Work instruction: Pick out and copy every line in the records that contains the string "הפוף". Letter case must match.

Record set:
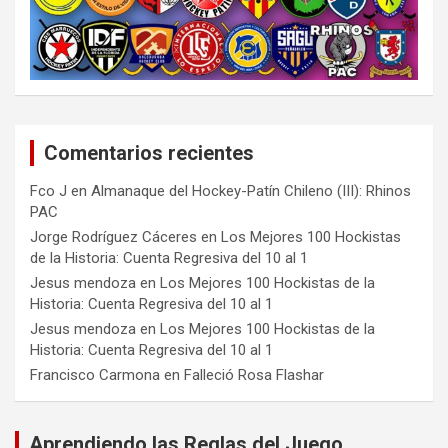
Comentarios recientes
Fco J
en
Almanaque del Hockey-Patín Chileno (III): Rhinos
PAC
Jorge Rodríguez Cáceres
en
Los Mejores 100 Hockistas
de la Historia: Cuenta Regresiva del 10 al 1
Jesus mendoza
en
Los Mejores 100 Hockistas de la
Historia: Cuenta Regresiva del 10 al 1
Jesus mendoza
en
Los Mejores 100 Hockistas de la
Historia: Cuenta Regresiva del 10 al 1
Francisco Carmona
en
Falleció Rosa Flashar
Aprendiendo las Reglas del Juego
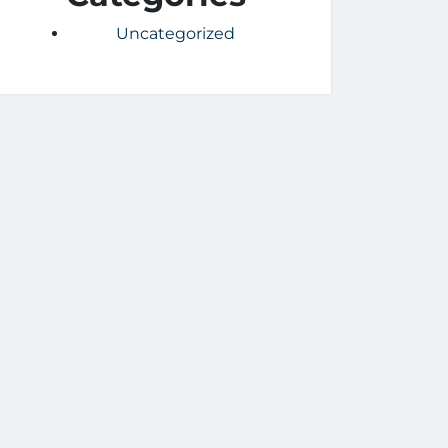
Uncategorized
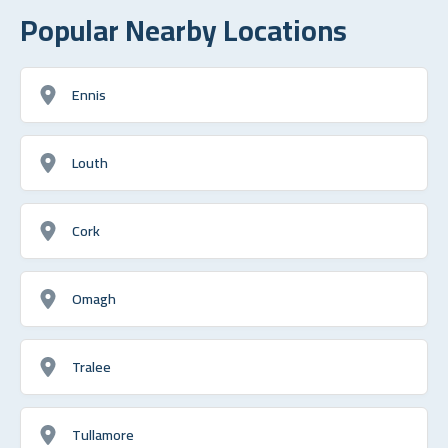
Popular Nearby Locations
Ennis
Louth
Cork
Omagh
Tralee
Tullamore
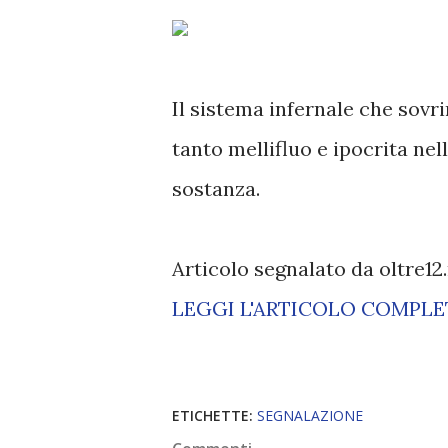
Il sistema infernale che sov
tanto mellifluo e ipocrita nel
sostanza.
Articolo segnalato da oltre12
LEGGI L'ARTICOLO COMPL
ETICHETTE:
SEGNALAZIONE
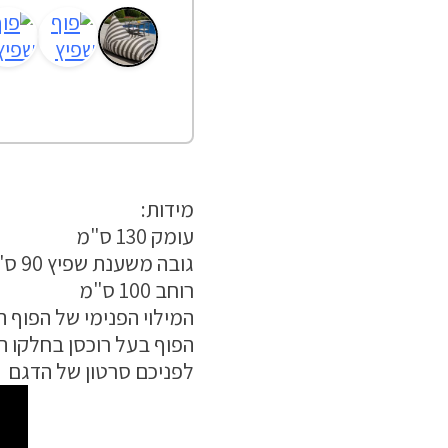
מידות:
עומק 130 ס"מ
גובה משענת שפיץ 90 ס"מ
רוחב 100 ס"מ
המילוי הפנימי של הפוף ה
הפוף בעל רוכסן בחלקו ה
לפניכם סרטון של הדגם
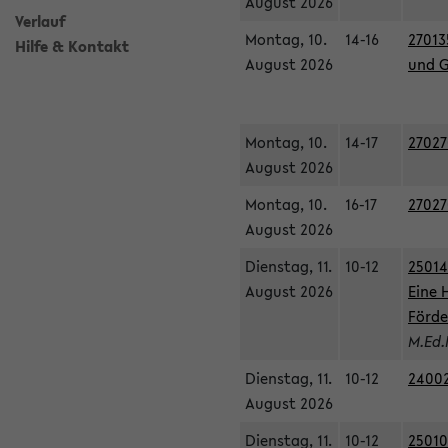
August 2026
Verlauf
Montag, 10.
14-16
27013
Hilfe & Kontakt
August 2026
und G
Montag, 10.
14-17
27027
August 2026
Montag, 10.
16-17
27027
August 2026
Dienstag, 11.
10-12
25014
August 2026
Eine 
Förde
M.Ed.
Dienstag, 11.
10-12
24002
August 2026
Dienstag, 11.
10-12
25010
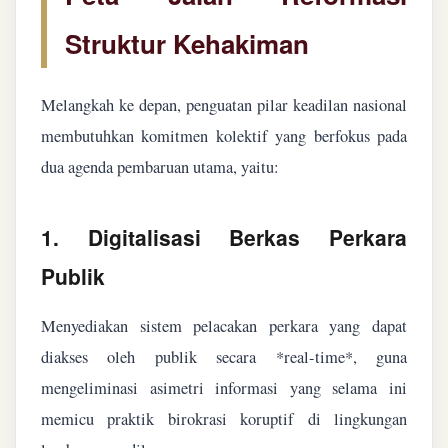
Struktur Kehakiman
Melangkah ke depan, penguatan pilar keadilan nasional
membutuhkan komitmen kolektif yang berfokus pada
dua agenda pembaruan utama, yaitu:
1. Digitalisasi Berkas Perkara
Publik
Menyediakan sistem pelacakan perkara yang dapat
diakses oleh publik secara *real-time*, guna
mengeliminasi asimetri informasi yang selama ini
memicu praktik birokrasi koruptif di lingkungan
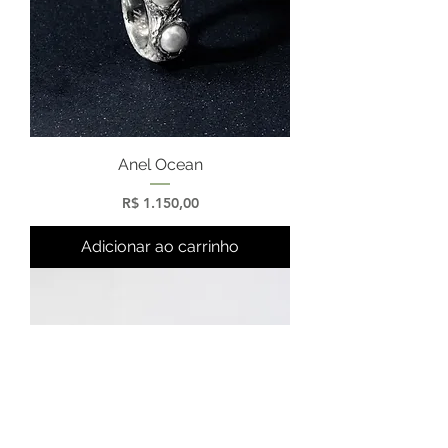
Anel Ocean
Preço
R$ 1.150,00
Adicionar ao carrinho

The answer:
המילוי הפנימי של הפוף ה
הפוף בעל רוכסן בחלקו ה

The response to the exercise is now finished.